Group Attempts To Undercut Solar Initiative With Rival Amendment

The latest flare-up in Florida’s solar wars emerged last week.

A group sided with Florida’s utility industry and announced it is gathering petitions for a rival constitutional amendment that would give consumers a right to do what they already can — put rooftop solar on their homes and be regulated by government.

The effort was blasted by supporters of the Solar Choice amendment as an attempt to undercut their proposal to allow homeowners and businesses to sell solar power up to two megawatts and prohibit government from erecting barriers to rooftop solar in Florida. That amendment is opposed by Florida’s public and private utility monopolies who want to control the sale of all solar power in Florida.

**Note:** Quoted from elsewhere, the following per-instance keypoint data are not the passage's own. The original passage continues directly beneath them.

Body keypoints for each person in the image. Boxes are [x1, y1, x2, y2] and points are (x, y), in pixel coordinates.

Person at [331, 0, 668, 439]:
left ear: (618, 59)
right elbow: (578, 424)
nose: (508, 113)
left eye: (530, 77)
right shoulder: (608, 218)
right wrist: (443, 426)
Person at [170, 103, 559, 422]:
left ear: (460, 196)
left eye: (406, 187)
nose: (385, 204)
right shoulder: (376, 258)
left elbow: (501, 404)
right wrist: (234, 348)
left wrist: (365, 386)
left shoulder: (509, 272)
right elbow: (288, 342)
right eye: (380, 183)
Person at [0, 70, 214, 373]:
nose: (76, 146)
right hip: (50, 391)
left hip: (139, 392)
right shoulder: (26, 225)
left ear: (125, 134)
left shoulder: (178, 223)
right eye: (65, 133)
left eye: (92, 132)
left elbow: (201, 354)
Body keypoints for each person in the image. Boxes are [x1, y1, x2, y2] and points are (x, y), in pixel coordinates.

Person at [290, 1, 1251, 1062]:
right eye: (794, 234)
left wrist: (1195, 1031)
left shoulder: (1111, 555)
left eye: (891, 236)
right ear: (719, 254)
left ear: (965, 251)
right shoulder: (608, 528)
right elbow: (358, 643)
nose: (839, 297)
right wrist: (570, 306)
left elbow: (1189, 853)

The new group calls itself “Consumers for Smart Solar” and warns that by allowing rooftop solar, customers who don’t take advantage of solar will subsidize those who do. Currently, homeowners may install rooftop solar panels on their homes but cannot sell excess electricity they generate back to the grid. Electricity companies generate solar power using green fields and can sell it to whomever they wish.

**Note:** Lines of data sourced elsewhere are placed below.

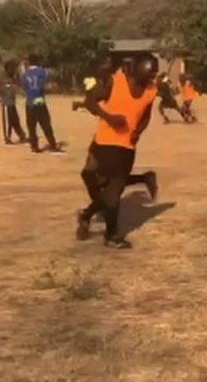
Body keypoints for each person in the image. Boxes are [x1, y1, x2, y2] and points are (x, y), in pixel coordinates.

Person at [76, 54, 160, 249]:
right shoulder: (115, 81)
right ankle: (104, 228)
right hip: (103, 143)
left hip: (126, 148)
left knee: (113, 190)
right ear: (137, 68)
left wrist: (138, 132)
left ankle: (99, 226)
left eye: (154, 74)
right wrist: (109, 117)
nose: (151, 77)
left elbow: (145, 116)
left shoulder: (150, 91)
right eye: (149, 73)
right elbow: (89, 101)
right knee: (98, 181)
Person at [21, 54, 63, 154]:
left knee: (31, 126)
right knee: (46, 124)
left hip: (29, 101)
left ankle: (34, 147)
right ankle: (52, 144)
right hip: (39, 100)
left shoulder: (24, 74)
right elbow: (47, 78)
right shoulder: (41, 71)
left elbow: (24, 88)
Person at [0, 77, 27, 144]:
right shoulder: (12, 88)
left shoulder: (4, 89)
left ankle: (17, 135)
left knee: (12, 122)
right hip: (11, 107)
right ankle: (10, 137)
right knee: (13, 122)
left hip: (7, 107)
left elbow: (2, 98)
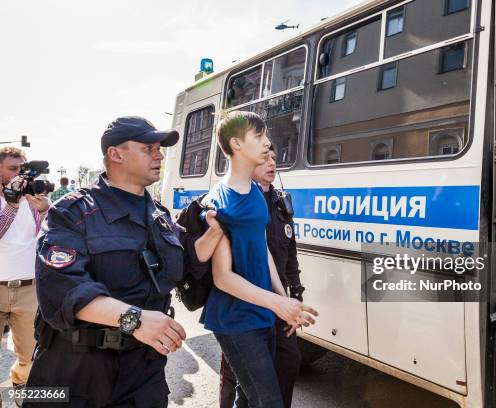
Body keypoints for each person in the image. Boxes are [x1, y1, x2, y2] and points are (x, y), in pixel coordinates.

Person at [24, 116, 223, 408]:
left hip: (142, 371)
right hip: (73, 369)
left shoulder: (159, 214)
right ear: (115, 154)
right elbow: (63, 290)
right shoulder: (71, 212)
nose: (159, 155)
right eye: (148, 148)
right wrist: (136, 319)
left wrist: (215, 232)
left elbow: (184, 262)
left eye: (160, 148)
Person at [204, 110, 318, 408]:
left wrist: (284, 301)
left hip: (262, 313)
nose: (267, 143)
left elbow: (263, 249)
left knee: (250, 397)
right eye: (259, 136)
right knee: (267, 401)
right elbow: (223, 277)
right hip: (234, 319)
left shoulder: (256, 192)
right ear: (236, 144)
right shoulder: (219, 202)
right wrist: (278, 303)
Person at [219, 145, 304, 408]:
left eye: (275, 159)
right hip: (245, 303)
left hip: (277, 302)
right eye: (265, 158)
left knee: (288, 361)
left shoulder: (280, 202)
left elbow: (289, 251)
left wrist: (294, 294)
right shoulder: (238, 200)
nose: (272, 163)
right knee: (239, 379)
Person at [0, 147, 49, 393]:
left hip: (29, 290)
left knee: (31, 357)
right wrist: (10, 204)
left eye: (22, 169)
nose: (20, 175)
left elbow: (46, 239)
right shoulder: (12, 202)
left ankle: (21, 386)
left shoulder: (31, 200)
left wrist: (45, 211)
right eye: (13, 169)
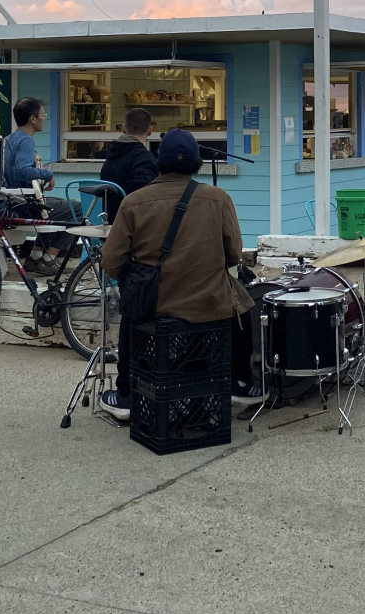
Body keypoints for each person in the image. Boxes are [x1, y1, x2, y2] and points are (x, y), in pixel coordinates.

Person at [99, 128, 251, 422]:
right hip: (209, 305)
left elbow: (111, 261)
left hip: (155, 306)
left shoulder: (133, 202)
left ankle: (127, 395)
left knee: (134, 304)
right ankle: (239, 382)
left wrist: (138, 277)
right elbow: (234, 254)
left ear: (159, 161)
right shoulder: (219, 199)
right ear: (197, 164)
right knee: (243, 299)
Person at [4, 97, 80, 273]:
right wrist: (48, 174)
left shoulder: (10, 138)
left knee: (58, 209)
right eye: (42, 114)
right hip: (25, 204)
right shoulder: (26, 140)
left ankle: (36, 257)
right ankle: (49, 258)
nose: (44, 118)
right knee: (75, 208)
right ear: (32, 118)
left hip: (13, 202)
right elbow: (22, 170)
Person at [99, 107, 158, 221]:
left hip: (109, 222)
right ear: (150, 130)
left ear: (123, 128)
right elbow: (144, 196)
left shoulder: (111, 157)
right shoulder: (144, 158)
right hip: (132, 226)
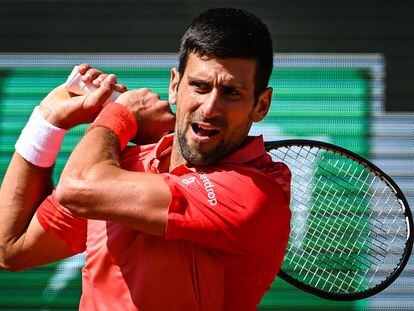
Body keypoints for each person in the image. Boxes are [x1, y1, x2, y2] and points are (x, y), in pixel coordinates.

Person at [0, 7, 291, 311]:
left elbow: (77, 187)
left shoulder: (255, 194)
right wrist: (46, 122)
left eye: (231, 92)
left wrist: (121, 114)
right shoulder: (122, 165)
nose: (210, 107)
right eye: (199, 86)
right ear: (175, 86)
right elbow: (11, 248)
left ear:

“We believe that their amendment language will lead to a variety of unintended consequences that will hurt Florida’s consumers,” said Jim Kallinger, the head of the conservative Florida Faith and Freedom Coalition and a co-chairman of Consumers for Smart Solar.


“This is an effort to deceive and confuse voters,” said Mike Antheil, executive director of the Florida Solar Energy Industries Association and a member of Floridians for Solar Choice during a conference call with reporters. “We are going to do exactly what we’ve been doing, which is to continue to speak the truth about solar power and who is blocking solar power in Florida.”

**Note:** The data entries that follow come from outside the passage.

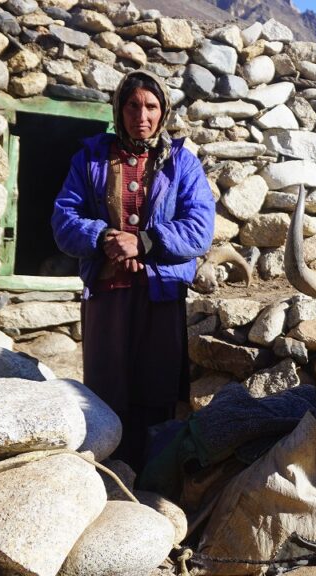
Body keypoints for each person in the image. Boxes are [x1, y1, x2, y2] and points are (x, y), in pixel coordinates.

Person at [52, 70, 215, 470]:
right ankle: (108, 472)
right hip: (108, 294)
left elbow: (200, 229)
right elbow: (63, 219)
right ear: (119, 109)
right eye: (132, 105)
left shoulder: (182, 163)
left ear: (163, 112)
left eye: (151, 106)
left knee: (157, 390)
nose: (141, 115)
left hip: (160, 296)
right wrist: (103, 236)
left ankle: (153, 478)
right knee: (106, 392)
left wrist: (144, 242)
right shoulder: (90, 158)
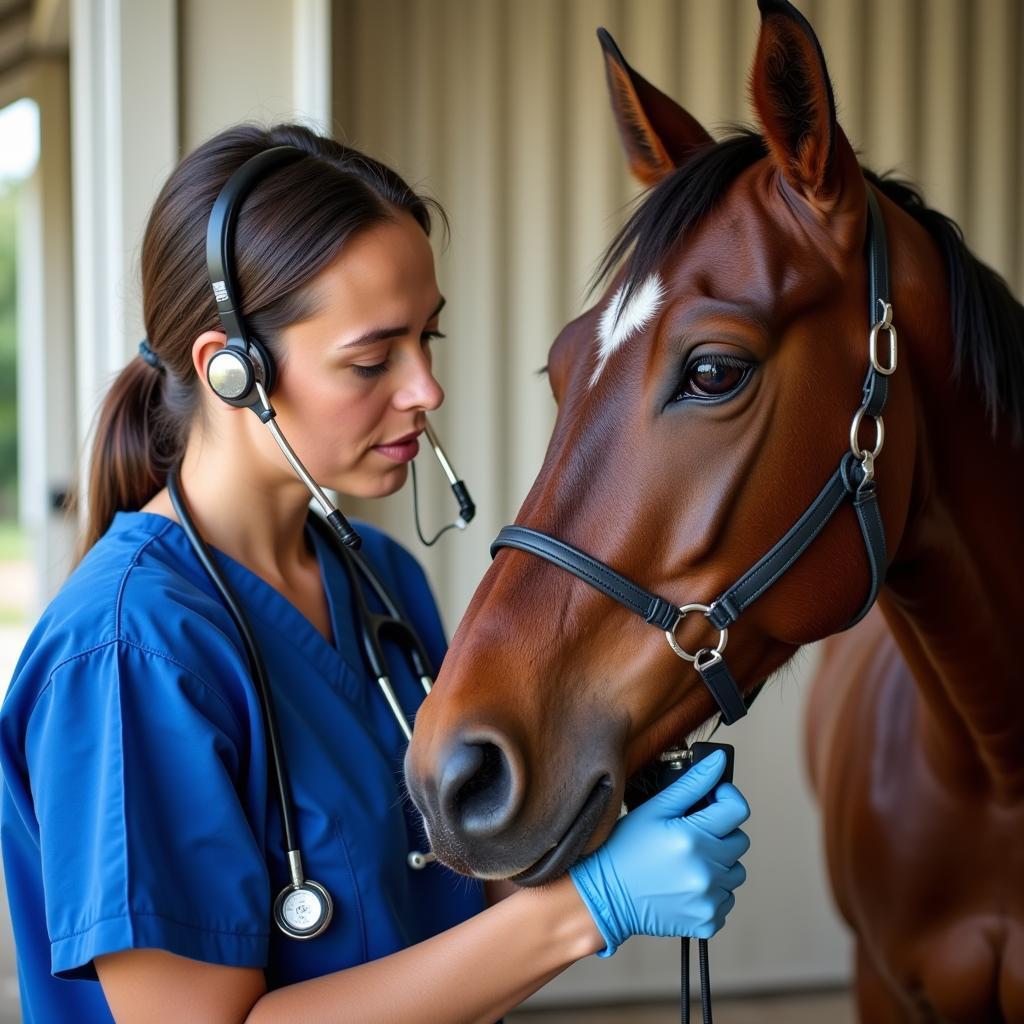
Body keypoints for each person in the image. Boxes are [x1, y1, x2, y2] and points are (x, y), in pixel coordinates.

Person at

Floridians have the right to install solar now, but they have to pay for the initial cost and own it themselves. The amendment is designed to encourage homeowners to lease their rooftops for small-scale solar and sell energy back to the grid.

State and local governments now can charge people a differential on the cost of subsidizing backup power and electric grid access, which most don’t do, but if the Solar Choice amendment were to pass they would be prohibited from imposing new fees on solar users.

Kallinger accused the Solar Choice amendment of being driven by “out-of-state solar utilities who want to operate in a way that is heavily subsidized and dangerously unregulated.” But Tory Perfetti, chairman of Floridians for Solar Choice, countered that the amendment will help customers “take control of their bill.” He and other supporters of the amendment contend that more solar power will result in less need to build expensive power plants and therefore lower the cost of electricity for all utility customers.

Florida-based solar companies and environmental groups tried unsuccessfully for years to get the Florida Legislature and the Public Service Commission to expand solar in Florida before launching the original amendment effort. Supporters include the Florida Retail Federation, the Southern Alliance for Clean Energy, the League of Women Voters, the Christian Coalition and Conservatives for Energy Freedom.


“We know better than anyone that the monopoly utilities will stop at pretty much nothing to slow or eliminate the growth of distributed energy,” said Antheil of the Solar association.

The rival group, Consumers for Smart Solar, which has not announced its sponsors, includes a bipartisan group of activists: Dick Batchelor, a former Democrat state legislator from Orlando; Screven Watson, a Democratic political consultant; former Public Service Commission Chairman Matthew Carter; Florida State Hispanic Chamber of Commerce President Julio Fuentes; and Billy Tucker, former executive director of the First Coast Tea Party.

The ballot language was written by John Sowinski, an expert in petition drives who has helped thwart amendments related to gambling initiatives, the sugar tax and the Hometown Democracy initiative.

Under existing law, Florida has some of the lowest solar investment in the nation with less than 0.1 percent of all energy usage.

Floridians for Solar Choice has collected nearly 100,000 of the more than 683,000 signatures needed to get on the November 2016 ballot and has earned enough support to get a hearing on the ballot language in September.